If you happen to walk down the second grade hallway at KIPP Kirkpatrick Elementary School on the right Friday, your noise will catch a mouth-watering scent of chicken noodle soup or chili.
Instead of her regular space, Elizabeth White’s office is transformed into a test kitchen and cooking class for the school’s families.
“We meet once a month and have an average of 15 moms and sometimes some dads who join us,” says White, KIPP Kirkpatrick’s Family and Community Engagement Specialist
White and cooking instructor, Betsy Fisher, busy themselves handing out aprons and prepping each of the workstations with all the necessary ingredients and recipes needed for the day’s meals.
“It makes me feel connected to the school and to other parents,” explains Tonette Fletcher, who has three children at KIPP Kirkpatrick.
Fisher, who has been a long-time volunteer at the school, is a self-taught cook who loves sharing her knowledge with others. For Fisher, the class is about nurturing a love of cooking in others, as well as helping families become more comfortable in the kitchen so they might be more inclined to cook at home.
Since the class began in October 2017, Fisher explains, “I’ve been teaching lots of basic cooking skills: how to dice an onion, how to measure dry versus wet ingredients, as well as how to plan a menu, how to multi-task in the kitchen, and how to keep and store leftovers.”
Once Fisher does her mini lesson at the beginning of class and goes over the cooking skills needed to execute the meals they will be working on, the parents split into three groups and each make a different recipe together.
The class helps families build relationships with each other, as well as the school, but there are also long-term benefits White hopes come out of it.
“We hope the class teaches parents how to make easy meals using simple ingredients, as well as educating them on how to make healthy choices in the kitchen and the grocery store,” says White. “Cooking doesn’t have to be intimidating or scary! Anyone can follow a simple recipe and make a delicious meal for their family.”

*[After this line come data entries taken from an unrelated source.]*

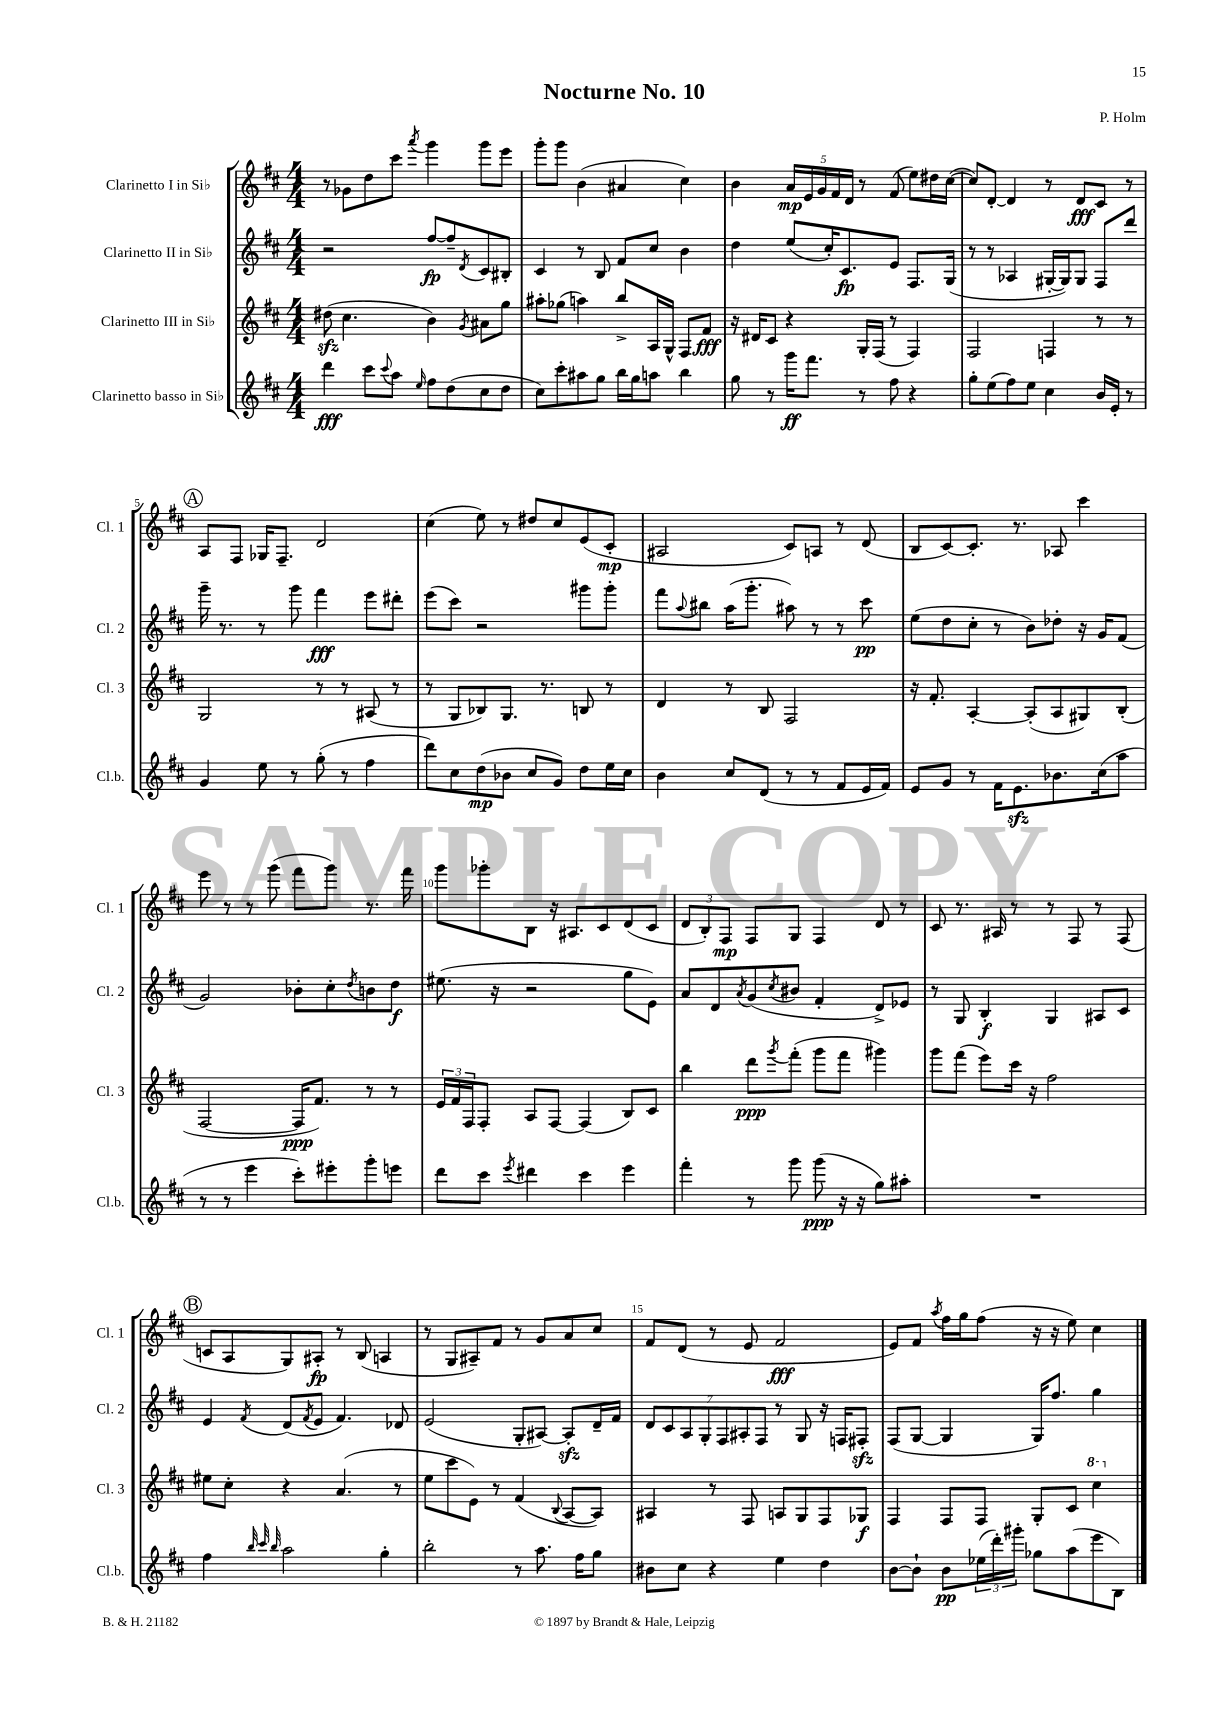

**kern	**kern	**kern	**kern
*staff4	*staff3	*staff2	*staff1
*clefG2	*clefG2	*clefG2	*clefG2
*k[f#c#]	*k[f#c#]	*k[f#c#]	*k[f#c#]
*M4/4	*M4/4	*M4/4	*M4/4
4ddd	(8dd#	2r	8r
.	4.cc#	.	8g-
8ccc#	.	.	8dd
8qqccc#	.	.	.
8aa	.	.	8ccc#
16qqee	.	.	8qaaa
8ff#	4b)	[8ff#	4ggg
(8dd	.	8ff#~]	.
.	8qg	8qd	.
8cc#	8a#	8c#	8ggg
8dd	8gg	8B#'	8eee
=	=	=	=
8cc#)	8aa#'	4c#	8ggg'
8ccc#'	(8gg-	.	8ggg
8aa#	4aa)	8r	(4b
8gg	.	8B	.
16bb	8bb^	8f#	4a#
16gg	.	.	.
8aa	16A	8cc#	.
.	16G^^	.	.
4bb	8F#	4b	4cc#)
.	8f#	.	.
=	=	=	=
8gg	16r	4dd	4b
.	16d#	.	.
8r	8c#	.	.
16ggg	4r	(8ee	20a
.	.	.	20e
8.fff#	.	.	.
.	.	.	20g
.	.	16cc#')	.
.	.	.	20f#
.	.	8.c#	.
.	.	.	20d
8r	16G'	.	8r
.	(16F#	.	.
8ff#	8r	8e	(8f#
4r	4F#)	8.F#	8ee)
.	.	.	16dd#
.	.	(16G	([16cc#
=	=	=	=
8gg'	2F#	8r	8cc#])
(8ee	.	8r	[8d'
8ff#)	.	4A-	4d]
8ee	.	.	.
4cc#	4F	[16G#'	8r
.	.	16G#])	.
.	.	8G#	8d
16b	8r	8F#	8c#
16e'	.	.	.
8r	8r	8ddd	8r
=	=	=	=
4g	2G	16ggg~	8A
.	.	8.r	.
.	.	.	8F#
8ee	.	8r	16G-
.	.	.	8.F#~
8r	.	8ggg	.
(8gg'	8r	4fff#	2d
8r	8r	.	.
4ff#	(8A#	8eee	.
.	8r	8ddd#'	.
=	=	=	=
8ddd)	8r	(8eee	(4cc#
8cc#	8G	8ccc#)	.
(8dd	8B-)	2r	8ee)
8b-	8.G	.	8r
8cc#	.	.	8dd#
.	8.r	.	.
8g)	.	.	8cc#
8dd	8B	8ggg#	(8e
16ee	8r	8ggg#'	8c#'
16cc#	.	.	.
=	=	=	=
4b	4d	8fff#	2A#
.	.	8qqaa	.
.	.	8bb#	.
8cc#	8r	(16aa	.
.	.	8.ggg'	.
(8d	8B	.	.
8r	2F#	8aa#)	8c#)
8r	.	8r	8A
8f#	.	8r	8r
16e	.	8ccc#	(8d
16f#)	.	.	.
=	=	=	=
8e	16r	(8ee	8B
.	8.f#'	.	.
8g	.	8dd	[8c#)
8r	[4A'	8cc#'	8.c#']
16f#	.	8r	.
8.e	.	.	8.r
.	(8A']	8b)	.
8.b-	8A	8dd-'	8A-
.	8G#)	16r	4ccc#
(16cc#	.	16g	.
8aa	(8B'	(8f#	.
=	=	=	=
8r	[2F#	2g)	8eee
8r	.	.	8r
4eee	.	.	8r
.	.	.	(8ggg
8ccc#')	16F#]	8b-'	8fff#
.	8.f#)	.	.
8eee#'	.	8cc#'	8ggg)
.	.	8qdd	.
8ggg'	8r	8b	8.r
8eee	8r	8dd	.
.	.	.	16fff#
=	=	=	=
8ddd	24e	(8.ee#	8ggg
.	24f#	.	.
.	24F#	.	.
8ccc#	8F#'	.	8ggg-'
.	.	16r	.
8qeee	.	.	.
4ddd#	8A	2r	8B
.	[8F#	.	16r
.	.	.	8.A#
4ccc#	(4F#]	.	.
.	.	.	8c#
4eee	8B)	8gg	(8d
.	8c#	8e)	8c#
=	=	=	=
4fff#'	4bb	8a	12d
.	.	.	12B')
.	.	8d	.
.	.	.	12F#
.	.	8qa	.
8r	8ddd	(8g	8F#
.	8qggg	8qcc#	.
8ggg	(8fff#'	8b#	8G
(8ggg	8ggg	4f#'	4F#
16r	8fff#	.	.
16r	.	.	.
8gg)	4ggg#)	8d^)	8d
8aa#'	.	8e-	8r
=	=	=	=
1r	8ggg	8r	8c#
.	(8fff#	8G	8.r
.	8eee)	4B'	.
.	.	.	16A#
.	16ccc#	.	8r
.	16r	.	.
.	2ff#	4G	8r
.	.	.	8F#
.	.	8A#	8r
.	.	8c#	(8F#
=	=	=	=
4ff#	8ee#	4e	8c
.	8cc#'	.	8A
32qqbb	.	.	.
32qqccc#	.	.	.
32qqbb	.	8qf#	.
2aa	4r	(8d	8G)
.	.	8qf#	.
.	.	8e	8A#'
.	(4.a	4.f#)	8r
.	.	.	(8B
4gg'	.	.	4A
.	8r	8d-	.
=	=	=	=
2bb'	8ee	(2e	8r
.	8ccc#	.	8G
.	8e)	.	8A#~)
.	8r	.	8f#
8r	(4f#	8G'	8r
8.aa	.	[8A#)	8g
.	8qqB	.	.
.	[8A	8A#']	8a
16ff#	.	.	.
8gg	8A])	16d~	8cc#
.	.	16f#	.
=	=	=	=
8b#	4A#	14d	8f#
.	.	14c#	.
8cc#	.	.	(8d
.	.	14A	.
.	.	14G'	.
4r	8r	.	8r
.	.	14F#	.
.	.	14A#'	.
.	8F#	.	8e
.	.	14F#	.
4ee	8A	8r	2f#
.	8G	8G	.
4dd	8F#	16r	.
.	.	16F	.
.	8G-	8F#'	.
=	=	=	=
[8b	4F#	(8F#	8e)
8b`]	.	[8G	8f#
.	.	.	8qaa
8b	8F#	4G]	16ff#
.	.	.	16gg
(24ee-	8F#	.	(8ff#
24ddd')	.	.	.
24ggg#'	.	.	.
8gg-	8G'	16G)	16r
.	.	8.ff#	16r
(8aa	8c#	.	8ee)
8eee	4ccc#	4gg	4cc#
8B)	.	.	.
==	==	==	==
*-	*-	*-	*-
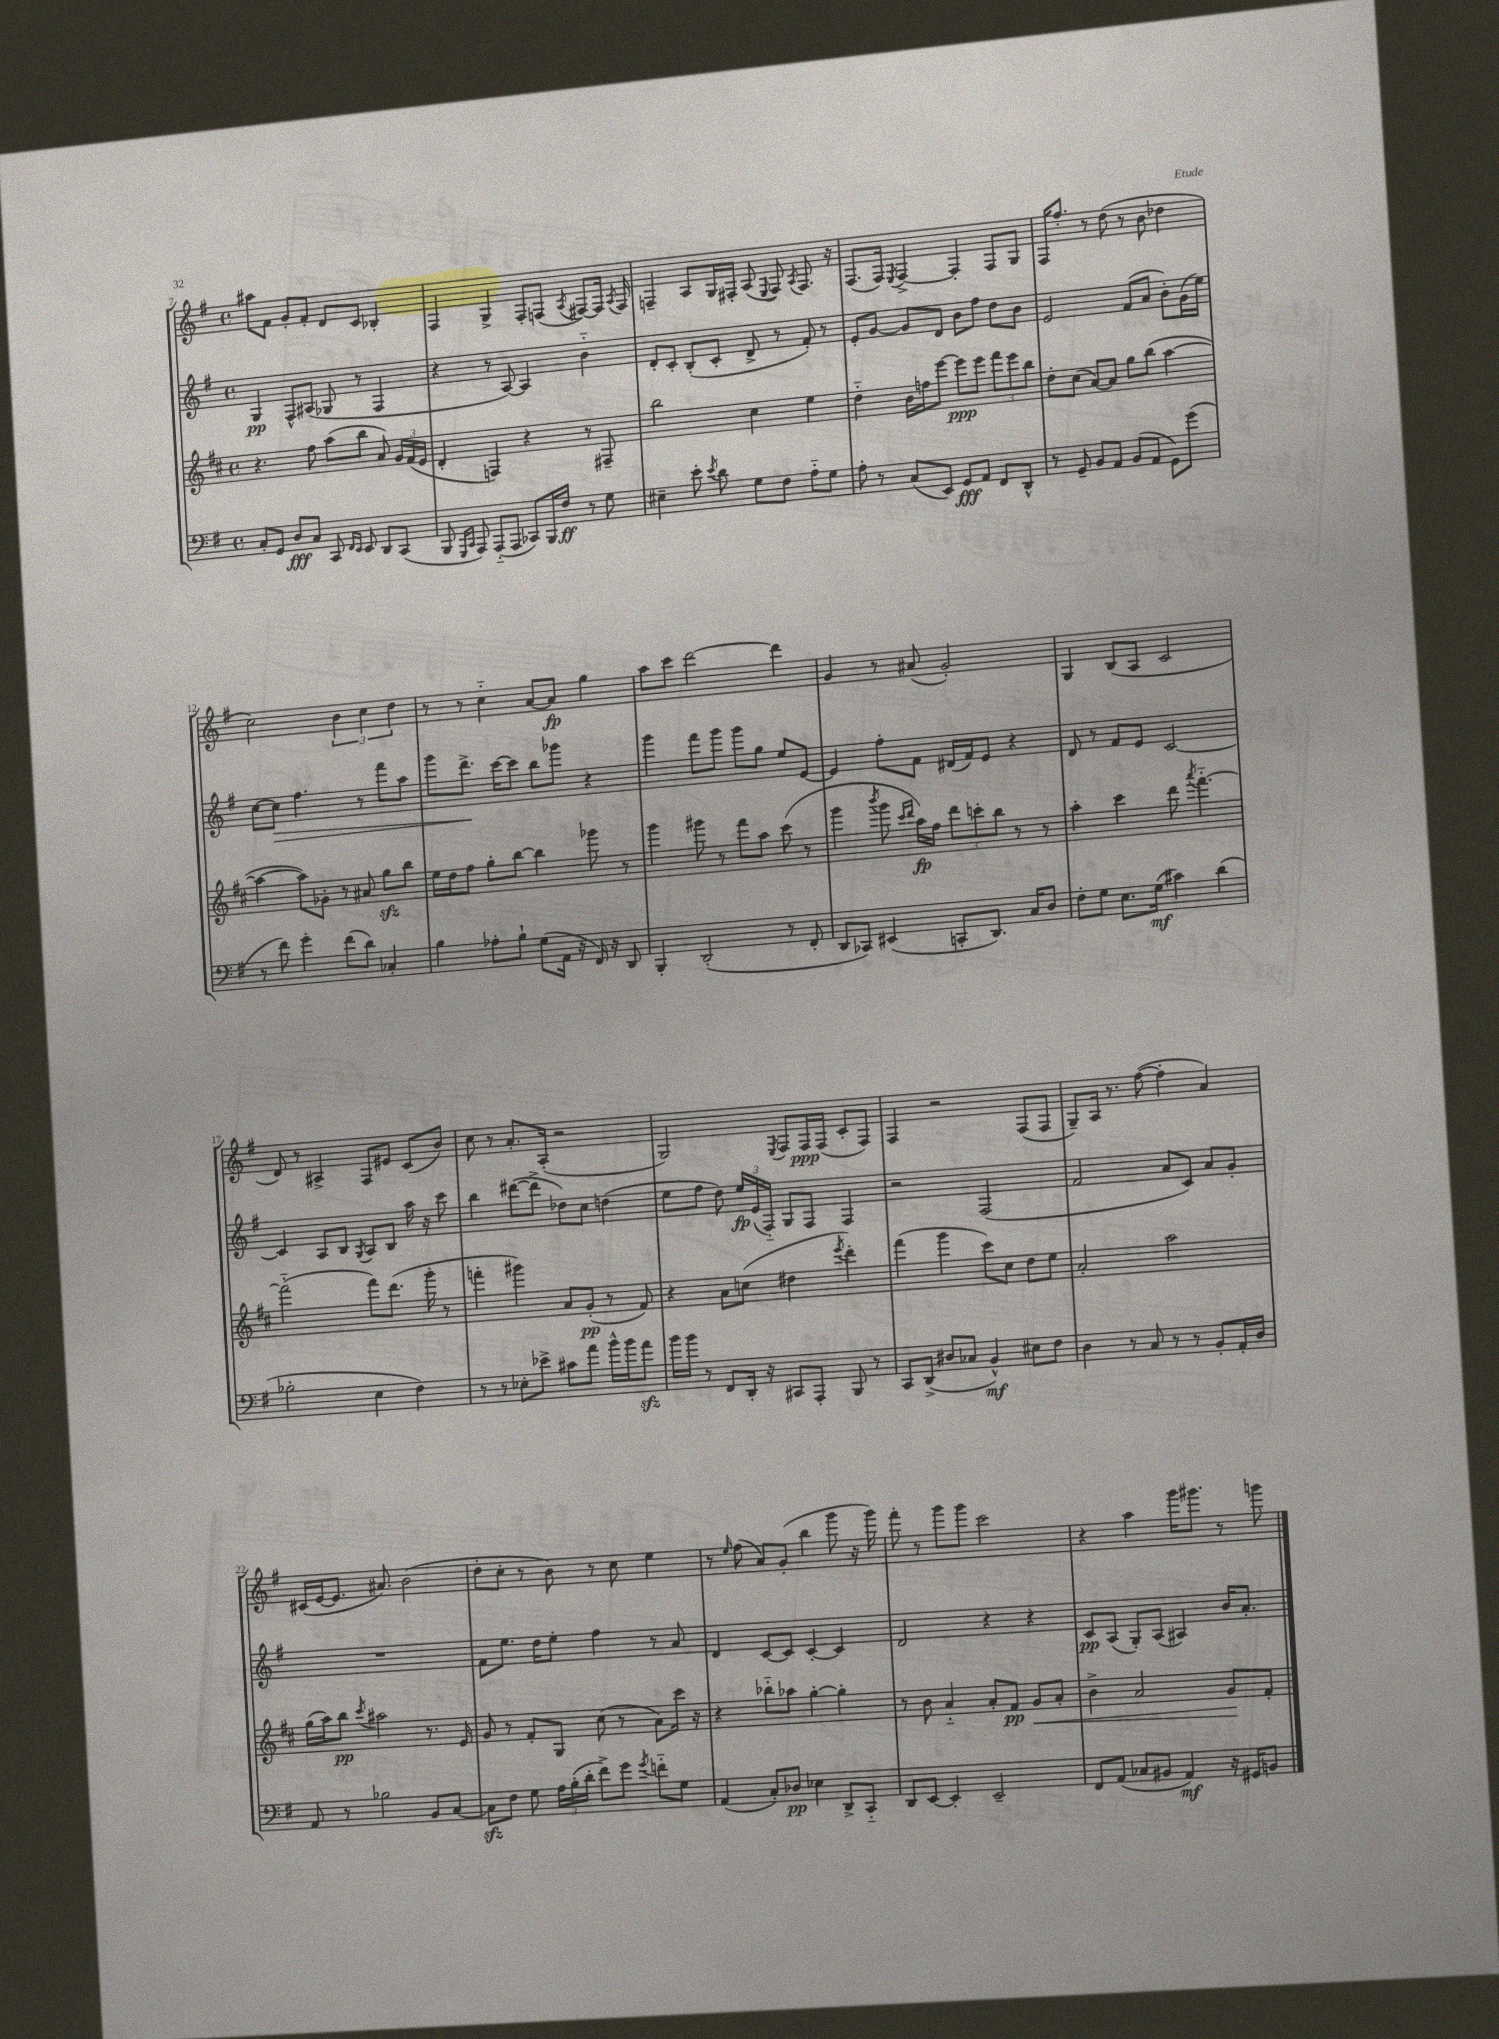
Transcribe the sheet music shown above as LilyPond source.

<<
\new StaffGroup <<
\new Staff = "s0" {
    \clef treble \key g \major \defaultTimeSignature \time 4/4
    \autoBeamOff ais''8[ fis'8] g'8[-. fis'8]-. d'8[ c'8] bes4-. |
    fis4 g4-> fis8[-. f8]( \acciaccatura { a8 } fis8[~) fis16] \acciaccatura { a8 } fis16 |
    f4-- a8[ g16 fis16]-. a8( \appoggiatura { e8 } fis8) \acciaccatura { a8 } fis8. r16 |
    fis8.[( fis16]) \acciaccatura { e8 } fis4~-> fis4-. fis8[ g8] |
    fis16[ fis''8.]-. r8 d''8( r8 b'8 des''4 |
    c''2) \tuplet 3/2 { b'4 c''4 d''4 } |
    r8 r8 c''4-_ a'8[~ a'8]\fp g''4 |
    a''8[ c'''8] d'''2~ d'''4 |
    g'4 r8 ais'8( g'2-.) |
    g4 b8[( a8] c'2 |
    d'8) r8 ais4-> fis8[ eis'8] c'8[( b'8]) |
    c''8 r8 a'8.[-. a16]-.( r2 |
    g2) \acciaccatura { e8 } fis8[ fis16\ppp fis16]( c'8[-. fis8]) |
    fis4 r2 fis8[( fis8] |
    g8[--) a16] r8. fis''8~( fis''4-. a'4) |
    cis'16[( e'16~ e'8.] ais'8.) b'2( |
    d''8[-. c''8]-. r8 b'8) r8 c''8 e''4 |
    r8 \grace { e''16 } fis''8( a'8[) g'8]-.( b''4 g'''8 r16 g'''16) |
    fis'''8-. r8 g'''8[ g'''8] c'''2 |
    r4 a''4 g'''16[ gis'''8.] r8 g'''8 \bar "|." |
}
\new Staff = "s1" {
    \clef treble \key g \major \defaultTimeSignature \time 4/4
    \autoBeamOff g4\pp fis8[-^ ais8]( ges8 r8 fis4 |
    r4 r8 a8~) a4 b'4-_ |
    d'8[-. c'8]-. b8[-.( c'8]-. d'8-> r8 fis'8-.) r8 |
    e'8[-. g'8]~ g'8[ d'8] b'8[ fis''8] d''8[ b'8] |
    e'2 fis'8[( a'8] b'8[-.) g'16( e''16]) |
    c''8[~ c''8]\> fis''4. r8 fis'''8[ a''8] |
    g'''8[ d'''8.]->\! c'''16[~ c'''8] b''8[ ges'''8] r4 |
    g'''4 fis'''8[ g'''8] g'''8[ g''8] e''8[ e'8]~ |
    e'4 fis''8[-. fis'8] dis'16[( fis'16) e'8] r4 |
    d'8 r8 fis'8[ e'8] c'2~ |
    c'4 a8[ b8] \acciaccatura { g8 } a8[ b8] a''16 r16 c'''8 |
    b''4 dis'''8[~( dis'''8]-> des''8[) c''8] d''4( |
    e''8[ fis''8] d''8) \tuplet 3/2 { e''16[\fp e'16( fis16]-_) } g8[ fis8] fis4 |
    r2 fis2( |
    fis'2 a'8[ c'8]) a'8[ g'8]-. |
    R1 |
    fis'8[ e''8.] d''16[ e''8]-. fis''4 r8 a'8 |
    d'4 c'8[~ c'8] c'4~-. c'4 |
    d'2 r4 r4 |
    c'8[\pp a8]( g8[-.) a8]( ais4) b'16[ a'8.]-. \bar "|." |
}
\new Staff = "s2" {
    \clef treble \key d \major \defaultTimeSignature \time 4/4
    \autoBeamOff r4. fis''8 a''8[( b''8] a'8) \tuplet 3/2 { g'16[ fis'16( e'16] } |
    d'4-. f4) r4 r8 fis8-- |
    b''2 cis''4 e''4 |
    d''4-_ b'16[ f''16 e'''8]~ e'''8[\ppp e'''8] \tuplet 3/2 { fis'''8[ e'''8 b''8] } |
    d''8[-. cis''8]( a'8[~) a'8] g''8[ b''8]( a''4~ |
    a''4~ a''8[) ges'8]-. r8 ais'8 g''8[\sfz b''8] |
    e''16[ d''16 fis''8] g''8[-. b''8]~ b''4 ges'''8 r8 |
    g'''4 gis'''8 r8 fis'''8[ a''8] cis'''8( r8 |
    g'''4 \acciaccatura { b'''8 } g'''8 \grace { cis'''16[ d'''16] } a''16[\fp) fis''16] \tuplet 3/2 { d'''8[ c'''8-. b''8] } r8 r8 |
    a''4-. cis'''4 d'''8 \acciaccatura { a'''8 } fis'''4.~-_ |
    fis'''2-_( fis'''8[) d'''8.]( g'''16-. r8 |
    f'''4-. gis'''4) a'8[ g'8]-.\pp( r8 fis'8) |
    r4 a'8[ c''8]( dis''4 \acciaccatura { e'''8 } d'''4-.) |
    fis'''4( g'''4 cis'''8[) cis''8] d''8[ e''8] |
    a'2-. a''2 |
    g''16[( a''16) b''8]\pp \acciaccatura { cis'''8 } ais''2 r8. e'16 |
    g'8 r8 fis'8[-. g8] cis''8( r8 a'8[) cis'''16] r16 |
    r4 bes''8[-_ aes''8] g''4~-. g''4-. |
    r8 b'8 a'4-_ a'8[-. fis'8]\pp g'8[\< a'8]-. |
    b'4-> a'2 g'8[\! fis'8]-. \bar "|." |
}
\new Staff = "s3" {
    \clef bass \key g \major \defaultTimeSignature \time 4/4
    \autoBeamOff c8[-. g,8] d8[\fff c8] c,8 \grace { fis,16[ e,16] } e,8 d,8[ c,8]( |
    b,,8 \grace { g,,16[ c,16] } a,,8) a,,8[-_( a,,8] ces,8[) b,,16 fis16]\ff r8 g8 |
    eis4-- e'8-. \acciaccatura { e'8 } d'8 g8[ fis8] a8[-_ g8] |
    a8-. r8 c8[( e,8]) g,8[\fff a,8] fis,8[ d,8]-^ |
    r8 g,8-- b,8[ a,8] b,8[( a,8] g,8[) g'8]( |
    r8 fis'8) g'4-. fis'8[( d'8]) ces4-. |
    b4 aes8[-. b8]-! g8[( a,16] r16 fis,16) r16 d,8 |
    b,,4-. d,2-.( r8 fis,8-. |
    d,8[ ces,8]) eis,4( c,8[-. d,8.]) c16[ d8] |
    fis8[-. g8] e8.[ g16]\mf( cis'4) d'4( |
    bes2-. e4 fis4) |
    r8 r8 ees8[-. ees'8]-> cis'8[ a'8] b'16[-^ b'16 a'8]\sfz |
    b'16[ b'16] r8 fis,8[ d,16]-. r16 cis,8[ a,,8]-. b,,8 r8 |
    c,8[ d,8]->( dis8[ ces8] b,4-^\mf) eis8[ fis8] |
    d4 r8 c8 r8 r8 b,8[-. a,16-. d16] |
    a,8 r8 bes2 b,8[ c8]~ |
    c8[\sfz fis8] g8 \tuplet 3/2 { a16[ b16-.( d'16]-. } fis'8[->) g'8] \acciaccatura { g'8 } f'8[-_ g8] |
    a,4( c8[-.) des8]\pp ees4 d,8[-> c,8]-_ |
    d,8[ e,8]~ e,4-. e,2-- |
    fis,8[ a,8]( ces8[ bis,8] a,4\mf) r16 gis,16[ b,8] \bar "|." |
}
>>
>>
\layout { \context { \Score currentBarNumber = #7 } }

While Tonette chops an onion for their chicken noodle soup, she adds, “It’s really nice to learn new things, especially quick recipes that you can throw together with things you already have in your pantry.”
The cooking class is made possible through a grant from a KIPP Kirkpatrick community partner, Christ Presbyterian Church.
White explains, “I think it’s really important for our families to have access to high quality opportunities like a cooking class. Besides teaching and empowering them to cook healthy food for their families, an invitation to something like this sends the message, ‘You matter, you and your children are important, and you deserve the best- no matter where you live or how much money you make.’ It’s always my goal to make sure our families hear that message, and I think things like cooking class are one small way we as a school can do that.”
Of course, after all the hard work is done and the food is ready to eat, the class gets to enjoy the fruits of their labor by sitting down and sharing a meal together. Any leftovers are sent home with the families, along with a recipe binder that is added to each month.
With love, from the Kitchen of KIPP Kirkpatrick Elementary School.